Les profils recherchés vont du CAP/BEP technique et Bac pro au BTS ou DUT en productique, mécatronique ou technologies industrielles. Les compétences clés incluent la lecture de plans, la maîtrise d’un logiciel FAO, la connaissance des codes G/M, la métrologie et un sens aigu de la précision. La pratique d’outils numériques (logiciels de CAO/FAO, interfaces HMI) et une bonne rigueur documentaire sont appréciées.
Points d’attention : la sécurité des postes et la qualité dimensionnelle imposent une vigilance constante (outils de serrage, bridage, tolérances). La digitalisation des ateliers rapproche ce métier de l’informatique industrielle : intégration avec des systèmes MES/ERP, échange de données via réseaux d’atelier et surveillance machine requièrent parfois des compétences en automatisme et en réseau. La cybersécurité des machines et la gestion des accès sont des sujets émergents à connaître.

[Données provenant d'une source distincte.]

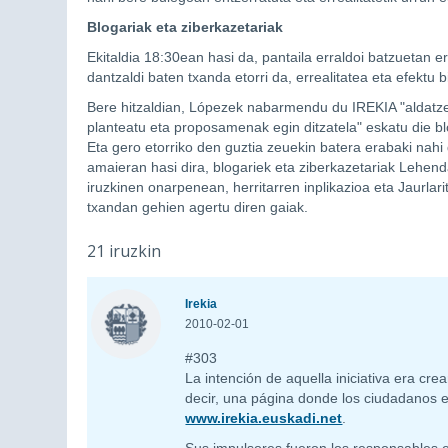
Blogariak eta ziberkazetariak
Ekitaldia 18:30ean hasi da, pantaila erraldoi batzuetan er
dantzaldi baten txanda etorri da, errealitatea eta efektu b
Bere hitzaldian, Lópezek nabarmendu du IREKIA "aldatzen
planteatu eta proposamenak egin ditzatela" eskatu die blog
Eta gero etorriko den guztia zeuekin batera erabaki nah
amaieran hasi dira, blogariek eta ziberkazetariak Lehendak
iruzkinen onarpenean, herritarren inplikazioa eta Jaurla
txandan gehien agertu diren gaiak.
21 iruzkin
Irekia
2010-02-01
#303
La intención de aquella iniciativa era cr
decir, una página donde los ciudadanos e
www.irekia.euskadi.net
.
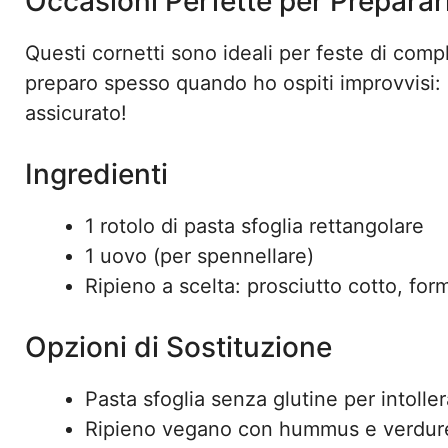
Occasioni Perfette per Preparar
Questi cornetti sono ideali per feste di compl
preparo spesso quando ho ospiti improvvisi: 
assicurato!
Ingredienti
1 rotolo di pasta sfoglia rettangolare
1 uovo (per spennellare)
Ripieno a scelta: prosciutto cotto, for
Opzioni di Sostituzione
Pasta sfoglia senza glutine per intoller
Ripieno vegano con hummus e verdu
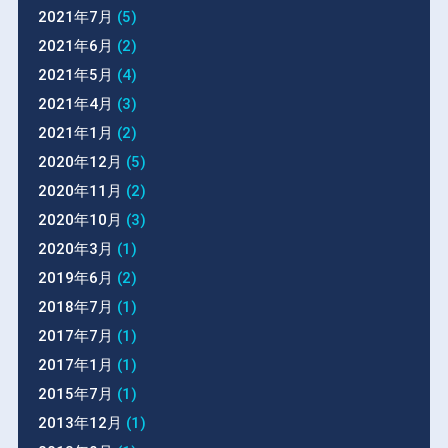
2021年7月
(5)
2021年6月
(2)
2021年5月
(4)
2021年4月
(3)
2021年1月
(2)
2020年12月
(5)
2020年11月
(2)
2020年10月
(3)
2020年3月
(1)
2019年6月
(2)
2018年7月
(1)
2017年7月
(1)
2017年1月
(1)
2015年7月
(1)
2013年12月
(1)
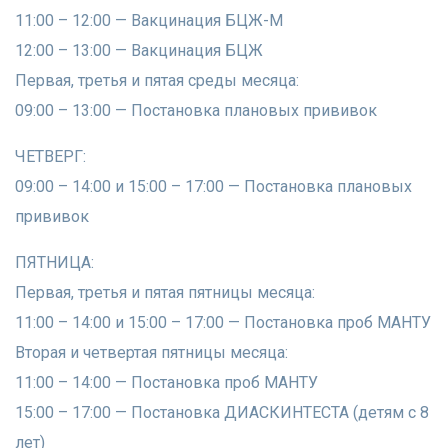
​11:00 – 12:00 — Вакцинация БЦЖ-М
​12:00 – 13:00 — Вакцинация БЦЖ
​Первая, третья и пятая среды месяца:
​09:00 – 13:00 — Постановка плановых прививок
ЧЕТВЕРГ:
​09:00 – 14:00 и 15:00 – 17:00 — Постановка плановых
прививок
ПЯТНИЦА:
​Первая, третья и пятая пятницы месяца:
​11:00 – 14:00 и 15:00 – 17:00 — Постановка проб МАНТУ
​Вторая и четвертая пятницы месяца:
​11:00 – 14:00 — Постановка проб МАНТУ
​15:00 – 17:00 — Постановка ДИАСКИНТЕСТА (детям с 8
лет)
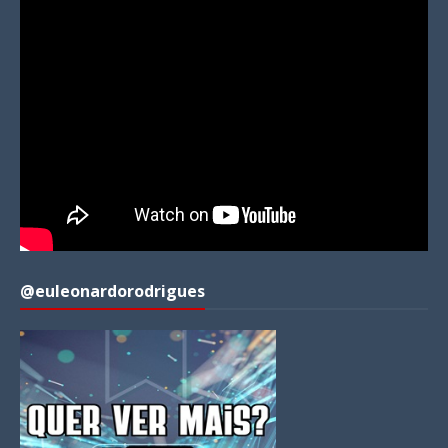
@euleonardorodrigues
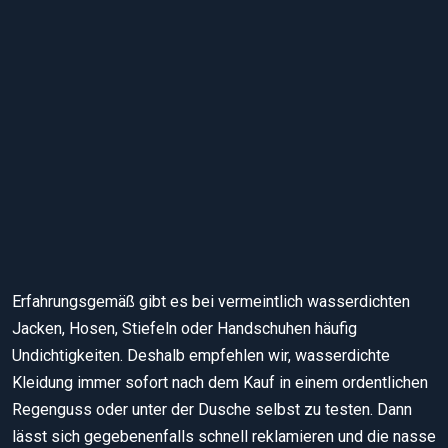
Die Sommerhandschuhe ohne Membran aus dem Update 09/202
Erfahrungsgemäß gibt es bei vermeintlich wasserdichten
Jacken, Hosen, Stiefeln oder Handschuhen häufig
Undichtigkeiten. Deshalb empfehlen wir, wasserdichte
Kleidung immer sofort nach dem Kauf in einem ordentlichen
Regenguss oder unter der Dusche selbst zu testen. Dann
lässt sich gegebenenfalls schnell reklamieren und die nasse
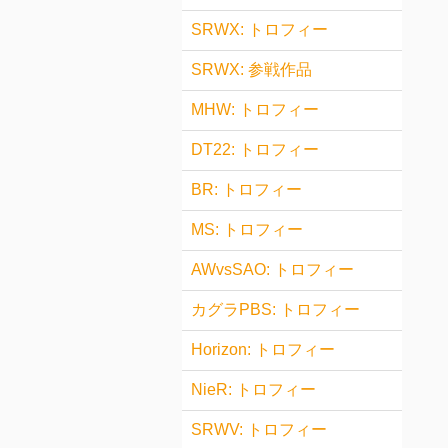
SRWX: トロフィー
SRWX: 参戦作品
MHW: トロフィー
DT22: トロフィー
BR: トロフィー
MS: トロフィー
AWvsSAO: トロフィー
カグラPBS: トロフィー
Horizon: トロフィー
NieR: トロフィー
SRWV: トロフィー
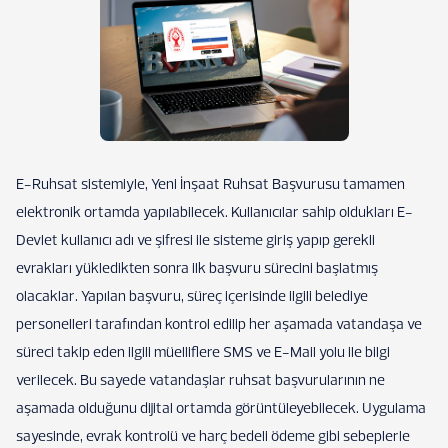
E-Ruhsat sistemiyle, Yeni İnşaat Ruhsat Başvurusu tamamen
elektronik ortamda yapılabilecek. Kullanıcılar sahip oldukları E-
Devlet kullanıcı adı ve şifresi ile sisteme giriş yapıp gerekli
evrakları yükledikten sonra ilk başvuru sürecini başlatmış
olacaklar. Yapılan başvuru, süreç içerisinde ilgili belediye
personelleri tarafından kontrol edilip her aşamada vatandaşa ve
süreci takip eden ilgili müelliflere SMS ve E-Mail yolu ile bilgi
verilecek. Bu sayede vatandaşlar ruhsat başvurularının ne
aşamada olduğunu dijital ortamda görüntüleyebilecek. Uygulama
sayesinde, evrak kontrolü ve harç bedeli ödeme gibi sebeplerle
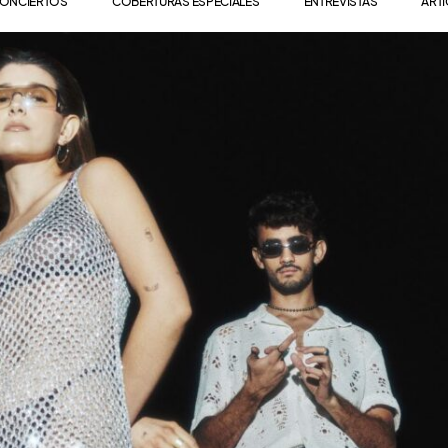
ONCIERTOS
COBERTURAS ESPECIALES
ENTREVISTAS
ART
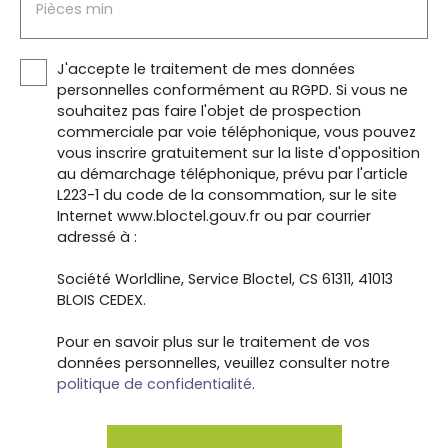
6801 2019 000 039 460 délivrée par la CCI Alsace
Pièces min
Eurométropole • Transaction sur immeubles et
fonds de commerce • Non détention de fonds •
Mandat n° 557 • Honoraires à la charge exclusive
J'accepte le traitement de mes données
du vendeur.
personnelles conformément au RGPD. Si vous ne
souhaitez pas faire l'objet de prospection
commerciale par voie téléphonique, vous pouvez
vous inscrire gratuitement sur la liste d'opposition
au démarchage téléphonique, prévu par l'article
L223-1 du code de la consommation, sur le site
Internet www.bloctel.gouv.fr ou par courrier
adressé à :
Société Worldline, Service Bloctel, CS 61311, 41013
BLOIS CEDEX.
Pour en savoir plus sur le traitement de vos
données personnelles, veuillez consulter notre
politique de confidentialité
.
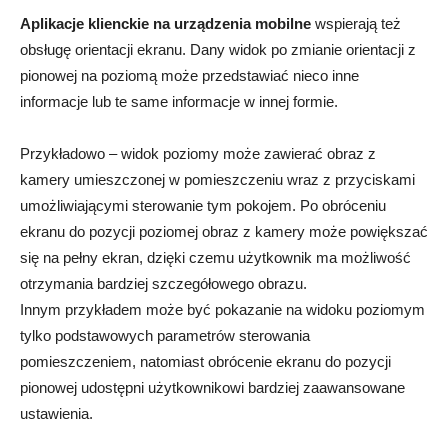
Aplikacje klienckie na urządzenia mobilne
wspierają też
obsługę orientacji ekranu. Dany widok po zmianie orientacji z
pionowej na poziomą może przedstawiać nieco inne
informacje lub te same informacje w innej formie.
Przykładowo – widok poziomy może zawierać obraz z
kamery umieszczonej w pomieszczeniu wraz z przyciskami
umożliwiającymi sterowanie tym pokojem. Po obróceniu
ekranu do pozycji poziomej obraz z kamery może powiększać
się na pełny ekran, dzięki czemu użytkownik ma możliwość
otrzymania bardziej szczegółowego obrazu.
Innym przykładem może być pokazanie na widoku poziomym
tylko podstawowych parametrów sterowania
pomieszczeniem, natomiast obrócenie ekranu do pozycji
pionowej udostępni użytkownikowi bardziej zaawansowane
ustawienia.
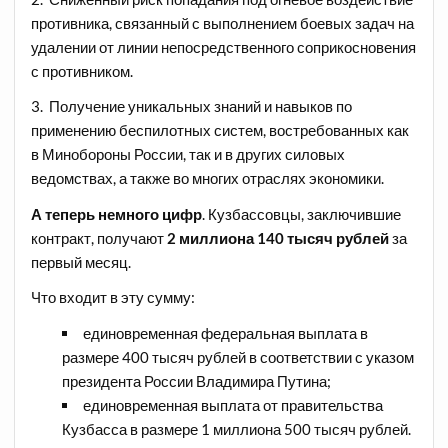
противника, связанный с выполнением боевых задач на
удалении от линии непосредственного соприкосновения
с противником.
3. Получение уникальных знаний и навыков по
применению беспилотных систем, востребованных как
в Минобороны России, так и в других силовых
ведомствах, а также во многих отраслях экономики.
А
теперь
немного
цифр
. Кузбассовцы, заключившие
контракт, получают
2 миллиона 140 тысяч рублей
за
первый месяц.
Что входит в эту сумму:
единовременная федеральная выплата в
размере 400 тысяч рублей в соответствии с указом
президента России Владимира Путина;
единовременная выплата от правительства
Кузбасса в размере 1 миллиона 500 тысяч рублей.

Pour préparer une candidature, mettez en avant des exemples concrets : types de machines utilisés, logiciels maîtrisés, travaux sur plans, interventions de maintenance et résultats de contrôle qualité. Les formations continues — certifications éditeurs FAO, modules en automatisme, stages en usinage 5 axes — facilitent la mobilité entre ateliers et pays. En Belgique comme en France, la pratique du français et la capacité à travailler en équipe sont des atouts pour s’intégrer rapidement.